▸ **WHAT YOU NEED TO DO**:
Express every line of text in the listing below as one numbered list, skipping blank lines and leaving the pictures out of the answer.

Extracted page text data
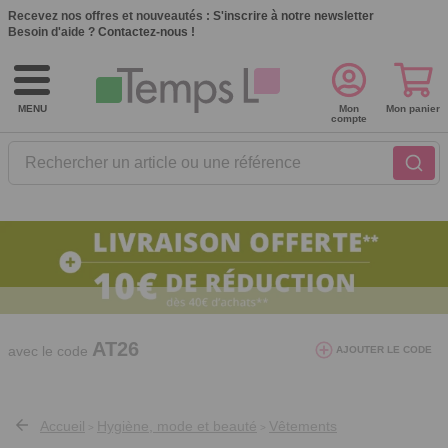
Recevez nos offres et nouveautés :
S'inscrire à notre newsletter
Besoin d'aide ?
Contactez-nous !
MENU
Mon
Mon panier
compte
Rechercher un article ou une référence
10€ de réduction dès 40€ d'achat. Offre
valable du 03/08/2026 au 12/08/2026.
AT26
avec le code
AJOUTER LE CODE
Accueil
Hygiène, mode et beauté
Vêtements
>
>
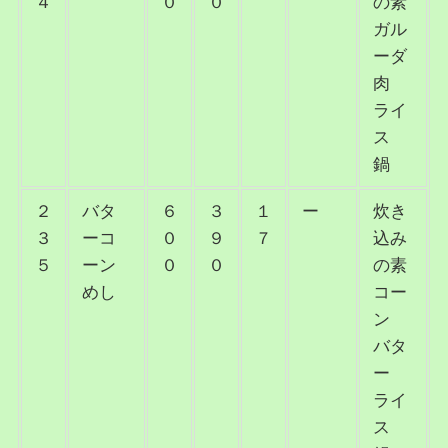
４
０
０
の素
ガル
ーダ
肉
ライ
ス
鍋
２
バタ
６
３
１
ー
炊き
３
ーコ
０
９
７
込み
５
ーン
０
０
の素
めし
コー
ン
バタ
ー
ライ
ス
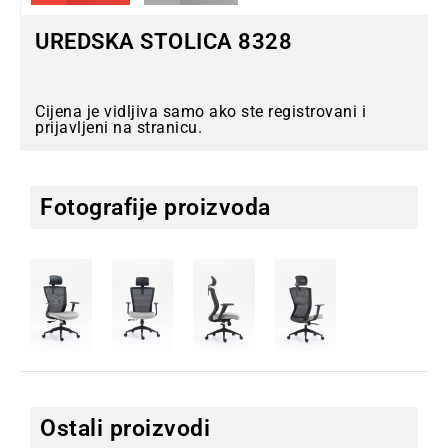
UREDSKA STOLICA 8328
Cijena je vidljiva samo ako ste registrovani i
prijavljeni na stranicu.
Fotografije proizvoda
Ostali proizvodi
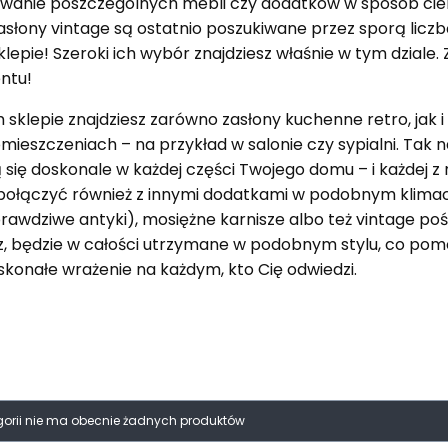
anie poszczególnych mebli czy dodatków w sposób cie
asłony vintage są ostatnio poszukiwane przez sporą licz
lepie! Szeroki ich wybór znajdziesz właśnie w tym dzial
ntu!
sklepie znajdziesz zarówno zasłony kuchenne retro, jak i
mieszczeniach – na przykład w salonie czy sypialni. Tak
się doskonale w każdej części Twojego domu – i każdej 
połączyć również z innymi dodatkami w podobnym klimac
rawdziwe antyki), mosiężne karnisze albo też vintage poście
, będzie w całości utrzymane w podobnym stylu, co pom
skonałe wrażenie na każdym, kto Cię odwiedzi.
produktów
egorii nie ma obecnie żadnych produktów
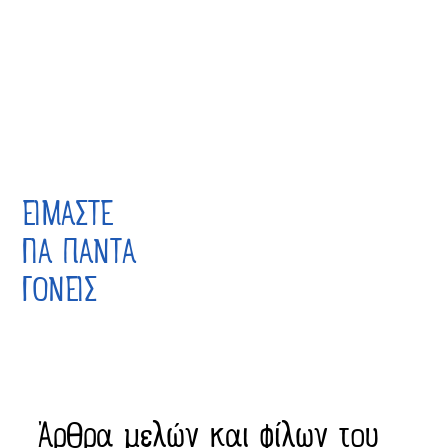
ΕΙΜΑΣΤΕ
ΓΙΑ ΠΑΝΤΑ
ΓΟΝΕΙΣ
Άρθρα μελών και φίλων του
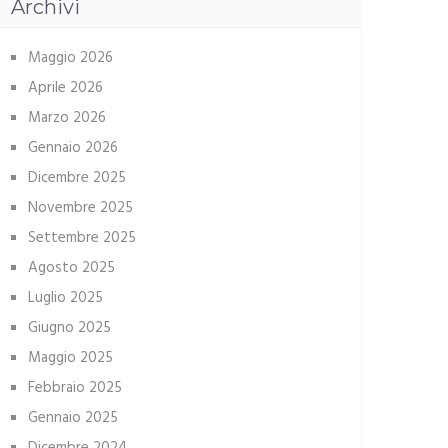
Archivi
Maggio 2026
Aprile 2026
Marzo 2026
Gennaio 2026
Dicembre 2025
Novembre 2025
Settembre 2025
Agosto 2025
Luglio 2025
Giugno 2025
Maggio 2025
Febbraio 2025
Gennaio 2025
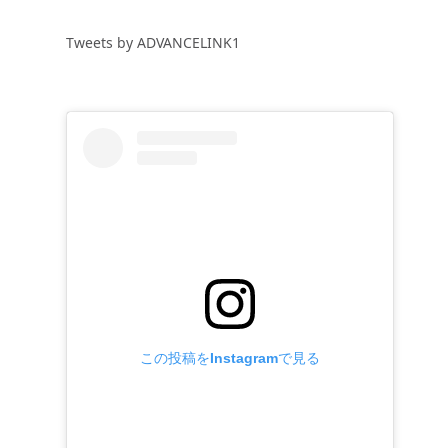
Tweets by ADVANCELINK1
この投稿をInstagramで見る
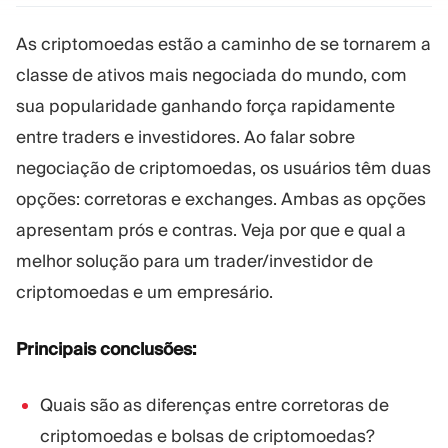
Plataforma Trading
Administração
As criptomoedas estão a caminho de se tornarem a
classe de ativos mais negociada do mundo, com
RECURSOS
MAIS
sua popularidade ganhando força rapidamente
Guia de marketing
Sobre nós
entre traders e investidores. Ao falar sobre
Blog
Equipe
Glossário
Eventos
negociação de criptomoedas, os usuários têm duas
Tutoriais em vídeo
Números
opções: corretoras e exchanges. Ambas as opções
Calculadora de lucro
Notícias da empresa
apresentam prós e contras. Veja por que e qual a
Plano de negócios
Carreiras
Sustentabilidade
melhor solução para um trader/investidor de
criptomoedas e um empresário.
SIGA-NOS
Principais conclusões:
Quais são as diferenças entre corretoras de
criptomoedas e bolsas de criptomoedas?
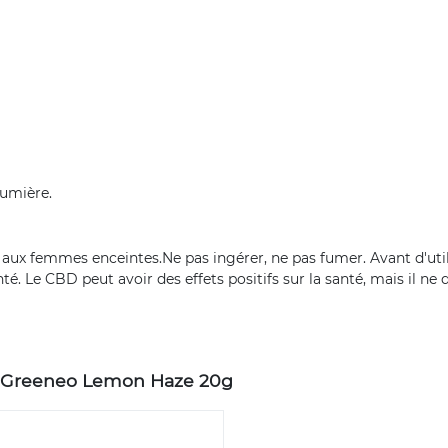
lumière.
s aux femmes enceintes.Ne pas ingérer, ne pas fumer. Avant d'util
. Le CBD peut avoir des effets positifs sur la santé, mais il ne 
D Greeneo Lemon Haze 20g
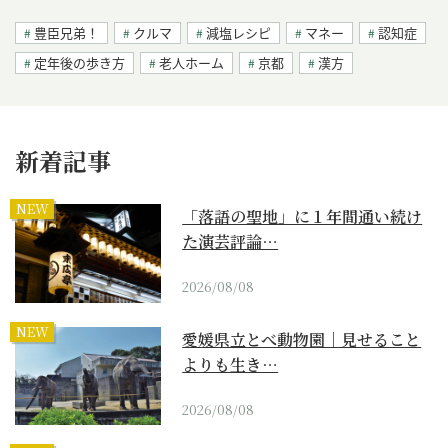
豊臣兄弟！
クルマ
減塩レシピ
マネー
認知症
定年後の歩き方
老人ホーム
京都
漢方
新着記事
NEW
「落語の聖地」に１年間通い続け
た演芸評論…
2026/08/08
NEW
愛媛県立とべ動物園｜見せること
よりも生き…
2026/08/08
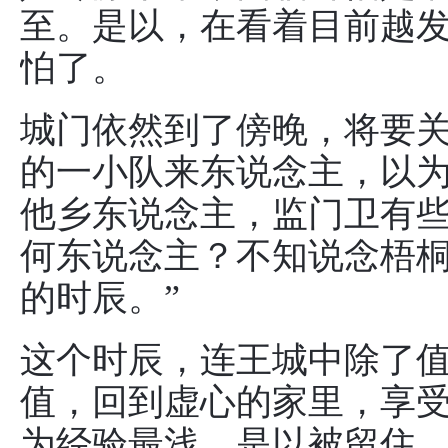
至。是以，在看着目前越
怕了。
城门依然到了傍晚，将要
的一小队来东说念主，以
他乡东说念主，监门卫有些
何东说念主？不知说念梧
的时辰。”
这个时辰，连王城中除了
值，回到虚心的家里，享
为经验最浅，是以被留住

▸ **OUTPUT OF THE TASK**:
1. Recevez nos offres et nouveautés :
2. S'inscrire à notre newsletter
3. Besoin d'aide ?
4. Contactez-nous !
5. MENU
6. Mon
7. Mon panier
8. compte
9. Rechercher un article ou une référence
10. 10€ de réduction dès 40€ d'achat. Offre
11. valable du 03/08/2026 au 12/08/2026.
12. AT26
13. avec le code
14. AJOUTER LE CODE
15. Accueil
16. Hygiène, mode et beauté
17. Vêtements
18. >
19. >
20. ４
21. ０
22. ０
23. の素
24. ガル
25. ーダ
26. 肉
27. ライ
28. ス
29. 鍋
30. ２
31. バタ
32. ６
33. ３
34. １
35. ー
36. 炊き
37. ３
38. ーコ
39. ０
40. ９
41. ７
42. 込み
43. ５
44. ーン
45. ０
46. ０
47. の素
48. めし
49. コー
50. ン
51. バタ
52. ー
53. ライ
54. ス
55. UREDSKA STOLICA 8328
56. Cijena je vidljiva samo ako ste registrovani i
57. prijavljeni na stranicu.
58. Fotografije proizvoda
59. Ostali proizvodi
60. anie poszczególnych mebli czy dodatków w sposób cie
61. asłony vintage są ostatnio poszukiwane przez sporą licz
62. lepie! Szeroki ich wybór znajdziesz właśnie w tym dzial
63. ntu!
64. sklepie znajdziesz zarówno zasłony kuchenne retro, jak i
65. mieszczeniach – na przykład w salonie czy sypialni. Tak
66. się doskonale w każdej części Twojego domu – i każdej 
67. połączyć również z innymi dodatkami w podobnym klimac
68. rawdziwe antyki), mosiężne karnisze albo też vintage poście
69. , będzie w całości utrzymane w podobnym stylu, co pom
70. skonałe wrażenie na każdym, kto Cię odwiedzi.
71. produktów
72. egorii nie ma obecnie żadnych produktów
73. ΕΙΜΑΣΤΕ
74. ΓΙΑ ΠΑΝΤΑ
75. ΓΟΝΕΙΣ
76. Άρθρα μελών και φίλων του
77. Archivi
78. Maggio 2026
79. Aprile 2026
80. Marzo 2026
81. Gennaio 2026
82. Dicembre 2025
83. Novembre 2025
84. Settembre 2025
85. Agosto 2025
86. Luglio 2025
87. Giugno 2025
88. Maggio 2025
89. Febbraio 2025
90. Gennaio 2025
91. Tweets by ADVANCELINK1
92. この投稿をInstagramで見る
93. Plataforma Trading
94. Administração
95. As criptomoedas estão a caminho de se tornarem a
96. classe de ativos mais negociada do mundo, com
97. RECURSOS
98. MAIS
99. sua popularidade ganhando força rapidamente
100. Guia de marketing
101. Sobre nós
102. entre traders e investidores. Ao falar sobre
103. Blog
104. Equipe
105. Glossário
106. Eventos
107. negociação de criptomoedas, os usuários têm duas
108. Tutoriais em vídeo
109. Números
110. opções: corretoras e exchanges. Ambas as opções
111. Calculadora de lucro
112. Notícias da empresa
113. apresentam prós e contras. Veja por que e qual a
114. Plano de negócios
115. Carreiras
116. Sustentabilidade
117. melhor solução para um trader/investidor de
118. criptomoedas e um empresário.
119. SIGA-NOS
120. Principais conclusões:
121. Quais são as diferenças entre corretoras de
122. criptomoedas e bolsas de criptomoedas?
123. lumière.
124. s aux femmes enceintes.Ne pas ingérer, ne pas fumer. Avant d'util
125. . Le CBD peut avoir des effets positifs sur la santé, mais il ne 
126. D Greeneo Lemon Haze 20g
127. 豊臣兄弟！
128. クルマ
129. 減塩レシピ
130. マネー
131. 認知症
132. 定年後の歩き方
133. 老人ホーム
134. 京都
135. 漢方
136. 新着記事
137. NEW
138. 「落語の聖地」に１年間通い続け
139. た演芸評論…
140. 2026/08/08
141. NEW
142. 愛媛県立とべ動物園｜見せること
143. よりも生き…
144. 2026/08/08
145. 至。是以，在看着目前越
146. 怕了。
147. 城门依然到了傍晚，将要
148. 的一小队来东说念主，以
149. 他乡东说念主，监门卫有些
150. 何东说念主？不知说念梧
151. 的时辰。”
152. 这个时辰，连王城中除了
153. 值，回到虚心的家里，享
154. 为经验最浅，是以被留住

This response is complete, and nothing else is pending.